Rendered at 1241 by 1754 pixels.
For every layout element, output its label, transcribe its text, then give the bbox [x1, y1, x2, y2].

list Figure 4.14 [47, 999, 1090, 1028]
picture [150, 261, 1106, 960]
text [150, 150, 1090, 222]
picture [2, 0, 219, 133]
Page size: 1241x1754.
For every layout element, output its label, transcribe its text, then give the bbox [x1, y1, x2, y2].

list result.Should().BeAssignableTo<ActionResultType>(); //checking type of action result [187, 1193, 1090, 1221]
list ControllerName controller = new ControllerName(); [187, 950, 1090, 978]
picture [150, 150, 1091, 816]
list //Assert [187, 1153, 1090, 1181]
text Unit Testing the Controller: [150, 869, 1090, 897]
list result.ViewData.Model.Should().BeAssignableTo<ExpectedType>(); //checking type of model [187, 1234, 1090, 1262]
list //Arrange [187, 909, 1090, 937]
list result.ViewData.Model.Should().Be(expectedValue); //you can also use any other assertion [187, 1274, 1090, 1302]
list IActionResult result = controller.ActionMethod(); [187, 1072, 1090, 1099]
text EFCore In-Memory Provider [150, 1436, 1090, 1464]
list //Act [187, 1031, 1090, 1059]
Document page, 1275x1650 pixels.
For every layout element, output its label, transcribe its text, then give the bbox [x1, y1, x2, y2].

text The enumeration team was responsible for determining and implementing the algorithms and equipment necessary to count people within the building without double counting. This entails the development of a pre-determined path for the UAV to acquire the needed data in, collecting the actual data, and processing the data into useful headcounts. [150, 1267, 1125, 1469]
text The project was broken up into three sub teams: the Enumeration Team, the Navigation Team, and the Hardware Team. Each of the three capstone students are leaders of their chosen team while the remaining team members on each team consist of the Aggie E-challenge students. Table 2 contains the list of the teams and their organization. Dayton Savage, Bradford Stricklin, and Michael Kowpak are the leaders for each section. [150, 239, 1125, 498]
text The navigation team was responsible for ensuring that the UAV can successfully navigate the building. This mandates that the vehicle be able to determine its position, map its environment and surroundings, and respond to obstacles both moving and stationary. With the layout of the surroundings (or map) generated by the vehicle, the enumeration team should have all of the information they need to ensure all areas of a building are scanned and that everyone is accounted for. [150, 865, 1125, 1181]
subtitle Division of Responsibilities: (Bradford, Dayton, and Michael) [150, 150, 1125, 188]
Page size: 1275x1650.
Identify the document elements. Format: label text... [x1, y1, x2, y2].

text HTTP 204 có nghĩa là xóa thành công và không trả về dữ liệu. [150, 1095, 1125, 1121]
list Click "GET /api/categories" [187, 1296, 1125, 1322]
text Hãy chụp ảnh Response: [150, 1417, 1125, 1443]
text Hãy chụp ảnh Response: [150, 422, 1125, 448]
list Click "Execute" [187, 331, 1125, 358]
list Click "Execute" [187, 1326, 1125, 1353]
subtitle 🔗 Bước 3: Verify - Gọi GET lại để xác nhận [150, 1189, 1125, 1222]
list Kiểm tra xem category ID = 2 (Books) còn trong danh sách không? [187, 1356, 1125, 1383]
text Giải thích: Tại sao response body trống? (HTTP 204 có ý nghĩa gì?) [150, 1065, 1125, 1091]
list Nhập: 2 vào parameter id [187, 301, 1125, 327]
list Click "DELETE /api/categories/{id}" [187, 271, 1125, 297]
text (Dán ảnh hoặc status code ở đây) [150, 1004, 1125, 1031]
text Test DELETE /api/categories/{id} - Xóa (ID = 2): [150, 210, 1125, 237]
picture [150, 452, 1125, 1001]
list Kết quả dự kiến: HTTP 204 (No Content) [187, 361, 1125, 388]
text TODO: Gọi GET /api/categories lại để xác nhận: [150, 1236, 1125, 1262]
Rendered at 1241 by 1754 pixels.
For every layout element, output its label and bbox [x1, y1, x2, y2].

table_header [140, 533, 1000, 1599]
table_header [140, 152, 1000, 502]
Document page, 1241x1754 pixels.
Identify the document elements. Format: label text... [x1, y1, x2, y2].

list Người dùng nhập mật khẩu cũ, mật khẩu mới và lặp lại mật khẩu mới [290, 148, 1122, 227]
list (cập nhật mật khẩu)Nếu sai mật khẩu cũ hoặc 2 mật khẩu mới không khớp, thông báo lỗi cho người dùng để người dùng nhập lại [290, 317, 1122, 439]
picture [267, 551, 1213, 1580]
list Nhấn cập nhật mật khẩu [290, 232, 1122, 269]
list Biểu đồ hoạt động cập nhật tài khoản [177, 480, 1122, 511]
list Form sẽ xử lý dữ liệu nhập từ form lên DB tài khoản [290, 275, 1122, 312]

****************************************

** Problem to solve **
Extract the lines above, from the first one through the one containing "Page size: 1241x1754.", and return only those, unchanged.

** Solution to this exercise **
Rendered at 1241 by 1754 pixels.
For every layout element, output its label, transcribe its text, then give the bbox [x1, y1, x2, y2].

list Figure 4.14 [47, 999, 1090, 1028]
picture [150, 261, 1106, 960]
text [150, 150, 1090, 222]
picture [2, 0, 219, 133]
Page size: 1241x1754.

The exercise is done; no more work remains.